To ask the Secretary of State for the Environment whether he will take account of the costs of implementing the recommendations of the Howe inquiry into residential staff in relation to pay, training and development, in the revenue support grant settlement for local authorities in 1993–94.
The cost of those new burdens, which the Government accept local authorities necessarily face, including any costs that may arise from the recommendations of the Howe inquiry, will be taken into account when decisions are taken on the revenue support grant settlement for 1993–94.
I should like to be able to welcome that statement, but, unfortunately, the Minister was unable to say whether those resources will be fully met. Does he agree with me and most other people who are concerned about residential care—whether of children, the mentally disabled or the elderly—that those residents must be looked after with the highest quality of care and that that can be given only by highly motivated and properly trained professionals? Does he not also recognise that it is time that the Government put their money where their mouth is and instead of just talking about community care, gave local councils the cash to provide it?

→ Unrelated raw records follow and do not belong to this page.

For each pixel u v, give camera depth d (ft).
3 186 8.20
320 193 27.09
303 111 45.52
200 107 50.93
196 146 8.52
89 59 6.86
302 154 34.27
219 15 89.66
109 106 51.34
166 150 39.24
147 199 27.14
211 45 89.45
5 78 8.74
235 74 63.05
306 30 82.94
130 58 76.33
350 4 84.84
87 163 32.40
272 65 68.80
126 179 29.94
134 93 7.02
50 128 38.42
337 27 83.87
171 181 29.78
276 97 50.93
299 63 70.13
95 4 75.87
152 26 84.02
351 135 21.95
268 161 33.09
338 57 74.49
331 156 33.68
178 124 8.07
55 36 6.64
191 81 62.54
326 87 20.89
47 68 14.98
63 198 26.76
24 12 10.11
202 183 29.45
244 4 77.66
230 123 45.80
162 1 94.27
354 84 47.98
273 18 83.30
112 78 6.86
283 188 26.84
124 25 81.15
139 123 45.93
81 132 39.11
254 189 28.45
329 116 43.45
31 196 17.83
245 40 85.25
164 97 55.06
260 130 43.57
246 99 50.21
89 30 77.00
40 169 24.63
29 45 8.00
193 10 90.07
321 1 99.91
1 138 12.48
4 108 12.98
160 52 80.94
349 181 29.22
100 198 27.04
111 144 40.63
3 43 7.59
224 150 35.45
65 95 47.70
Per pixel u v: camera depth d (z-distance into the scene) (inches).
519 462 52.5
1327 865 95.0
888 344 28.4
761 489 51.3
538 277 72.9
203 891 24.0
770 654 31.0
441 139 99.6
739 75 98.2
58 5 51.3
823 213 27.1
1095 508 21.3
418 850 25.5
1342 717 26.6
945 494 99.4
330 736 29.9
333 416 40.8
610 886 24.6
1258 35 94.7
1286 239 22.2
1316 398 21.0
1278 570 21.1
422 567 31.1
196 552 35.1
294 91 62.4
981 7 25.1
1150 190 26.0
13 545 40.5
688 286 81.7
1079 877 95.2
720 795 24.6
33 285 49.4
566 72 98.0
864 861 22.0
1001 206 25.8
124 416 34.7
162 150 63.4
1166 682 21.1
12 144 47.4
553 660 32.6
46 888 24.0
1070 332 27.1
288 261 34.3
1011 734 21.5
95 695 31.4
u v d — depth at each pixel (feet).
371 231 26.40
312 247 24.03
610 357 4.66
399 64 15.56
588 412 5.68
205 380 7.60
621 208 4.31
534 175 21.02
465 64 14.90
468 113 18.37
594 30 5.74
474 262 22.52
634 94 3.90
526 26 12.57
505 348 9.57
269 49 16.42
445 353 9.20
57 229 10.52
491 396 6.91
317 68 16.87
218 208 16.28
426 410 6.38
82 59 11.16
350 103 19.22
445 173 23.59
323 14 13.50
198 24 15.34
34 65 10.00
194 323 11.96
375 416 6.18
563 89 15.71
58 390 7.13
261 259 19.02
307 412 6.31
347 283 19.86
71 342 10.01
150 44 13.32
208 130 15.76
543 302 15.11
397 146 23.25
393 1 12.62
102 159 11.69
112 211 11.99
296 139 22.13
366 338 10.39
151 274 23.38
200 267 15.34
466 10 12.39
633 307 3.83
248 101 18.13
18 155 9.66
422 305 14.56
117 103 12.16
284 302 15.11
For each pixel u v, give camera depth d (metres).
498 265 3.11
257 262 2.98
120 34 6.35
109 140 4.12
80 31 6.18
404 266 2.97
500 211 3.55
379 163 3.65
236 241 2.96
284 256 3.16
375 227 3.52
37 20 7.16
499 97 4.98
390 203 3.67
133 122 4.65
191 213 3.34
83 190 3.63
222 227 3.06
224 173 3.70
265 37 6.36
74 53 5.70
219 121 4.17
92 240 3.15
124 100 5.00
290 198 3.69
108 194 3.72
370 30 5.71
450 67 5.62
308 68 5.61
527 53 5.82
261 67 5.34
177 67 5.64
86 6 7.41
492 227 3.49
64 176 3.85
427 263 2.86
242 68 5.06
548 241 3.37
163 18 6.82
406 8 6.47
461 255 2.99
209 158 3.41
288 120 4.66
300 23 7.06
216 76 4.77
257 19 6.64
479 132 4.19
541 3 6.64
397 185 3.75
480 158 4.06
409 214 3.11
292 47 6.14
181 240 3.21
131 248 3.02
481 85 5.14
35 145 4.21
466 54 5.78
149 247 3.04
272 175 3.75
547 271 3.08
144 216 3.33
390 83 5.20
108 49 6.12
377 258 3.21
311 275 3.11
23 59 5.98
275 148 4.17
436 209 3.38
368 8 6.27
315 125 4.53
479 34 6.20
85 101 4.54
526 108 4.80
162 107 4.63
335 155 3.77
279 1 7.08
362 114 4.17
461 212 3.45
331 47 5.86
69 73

I note what the hon. Lady says. She is probably aware that such detailed matters are the responsibility of my right hon. Friend the Secretary of State for Health. However, I can tell her that the settlement will reflect both the need for local authority spending and, importantly, what council tax payers and the country as a whole can afford.
Will the Under-Secretary tell us why the provisional grant settlement has been deferred from July until the autumn? When will the community as a whole be told how much it will receive in grants and allocations from the Department of Social Security so that it can plan ahead? That information is necessary to make community care a reality and to allow authorities to do the essential job of putting the ground work in place and so ensure that the most vulnerable in society do not suffer because of the row between his Department, the Department of Social Security and the Treasury about how much money should be made available.
I am surprised at the hon. Gentleman's comments. He knows that it is in the general interests of local government and central Government that next year services, not least the provision of care in the community to which reference has been made, and the introduction of the new tax should go through as smoothly as possible. The Government are determined that that will be so and that is why we have announced that the decision will be made in the autumn.